_Task to carry out_
Show each line in the rows below that contains the word "common".
[Start Material provided]
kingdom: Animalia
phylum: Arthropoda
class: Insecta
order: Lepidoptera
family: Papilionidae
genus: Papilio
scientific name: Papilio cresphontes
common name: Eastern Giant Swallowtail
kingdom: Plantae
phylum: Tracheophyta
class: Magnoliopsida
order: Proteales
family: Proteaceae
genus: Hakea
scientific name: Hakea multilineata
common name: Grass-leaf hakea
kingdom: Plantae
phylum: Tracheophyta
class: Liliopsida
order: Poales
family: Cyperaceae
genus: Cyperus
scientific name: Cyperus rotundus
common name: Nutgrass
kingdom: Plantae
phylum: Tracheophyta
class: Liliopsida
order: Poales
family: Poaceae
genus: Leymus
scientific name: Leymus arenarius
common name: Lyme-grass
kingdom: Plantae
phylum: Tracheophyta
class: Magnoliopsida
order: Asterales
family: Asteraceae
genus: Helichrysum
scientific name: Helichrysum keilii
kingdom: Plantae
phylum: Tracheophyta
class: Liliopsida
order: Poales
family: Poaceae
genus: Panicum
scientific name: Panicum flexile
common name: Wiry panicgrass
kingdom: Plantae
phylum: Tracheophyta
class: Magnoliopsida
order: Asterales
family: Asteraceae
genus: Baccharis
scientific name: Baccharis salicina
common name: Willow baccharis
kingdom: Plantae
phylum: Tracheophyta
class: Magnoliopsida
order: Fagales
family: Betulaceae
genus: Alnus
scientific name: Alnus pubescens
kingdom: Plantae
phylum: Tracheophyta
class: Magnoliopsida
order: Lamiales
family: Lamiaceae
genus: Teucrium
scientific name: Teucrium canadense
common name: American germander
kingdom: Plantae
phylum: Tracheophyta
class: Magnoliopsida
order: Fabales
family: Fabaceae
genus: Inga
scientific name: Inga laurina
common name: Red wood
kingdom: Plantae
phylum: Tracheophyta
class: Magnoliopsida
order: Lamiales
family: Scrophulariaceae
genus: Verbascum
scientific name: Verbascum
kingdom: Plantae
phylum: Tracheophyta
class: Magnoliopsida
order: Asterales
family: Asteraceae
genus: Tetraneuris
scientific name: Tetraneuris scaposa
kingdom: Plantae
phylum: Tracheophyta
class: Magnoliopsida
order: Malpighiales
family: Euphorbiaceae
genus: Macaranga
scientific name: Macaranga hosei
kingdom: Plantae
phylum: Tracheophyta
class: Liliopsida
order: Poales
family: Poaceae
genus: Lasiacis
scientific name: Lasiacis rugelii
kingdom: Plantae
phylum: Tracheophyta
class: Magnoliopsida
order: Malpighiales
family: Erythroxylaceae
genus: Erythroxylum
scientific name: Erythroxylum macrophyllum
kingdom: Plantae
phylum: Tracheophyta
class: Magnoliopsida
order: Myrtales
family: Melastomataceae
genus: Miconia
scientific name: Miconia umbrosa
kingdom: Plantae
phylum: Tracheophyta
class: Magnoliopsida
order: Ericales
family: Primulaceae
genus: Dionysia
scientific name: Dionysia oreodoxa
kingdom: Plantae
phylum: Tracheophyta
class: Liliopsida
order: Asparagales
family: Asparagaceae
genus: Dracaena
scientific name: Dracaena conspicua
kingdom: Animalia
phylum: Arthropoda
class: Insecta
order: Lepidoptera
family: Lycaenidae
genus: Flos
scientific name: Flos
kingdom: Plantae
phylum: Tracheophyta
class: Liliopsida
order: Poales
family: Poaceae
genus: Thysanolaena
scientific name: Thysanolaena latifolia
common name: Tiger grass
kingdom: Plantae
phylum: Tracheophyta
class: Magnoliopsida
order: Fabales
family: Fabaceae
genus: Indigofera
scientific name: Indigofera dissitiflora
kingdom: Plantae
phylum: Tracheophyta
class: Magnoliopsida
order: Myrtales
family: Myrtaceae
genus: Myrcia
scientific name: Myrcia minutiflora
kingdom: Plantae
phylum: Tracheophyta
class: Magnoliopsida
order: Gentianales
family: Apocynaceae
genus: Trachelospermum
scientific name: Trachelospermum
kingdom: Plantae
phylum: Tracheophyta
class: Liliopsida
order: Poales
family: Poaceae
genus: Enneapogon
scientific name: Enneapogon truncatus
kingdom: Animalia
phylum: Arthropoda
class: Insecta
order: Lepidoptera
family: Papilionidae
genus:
[End Material provided]
_Output of the exercise_
common name: Eastern Giant Swallowtail
common name: Grass-leaf hakea
common name: Nutgrass
common name: Lyme-grass
common name: Wiry panicgrass
common name: Willow baccharis
common name: American germander
common name: Red wood
common name: Tiger grass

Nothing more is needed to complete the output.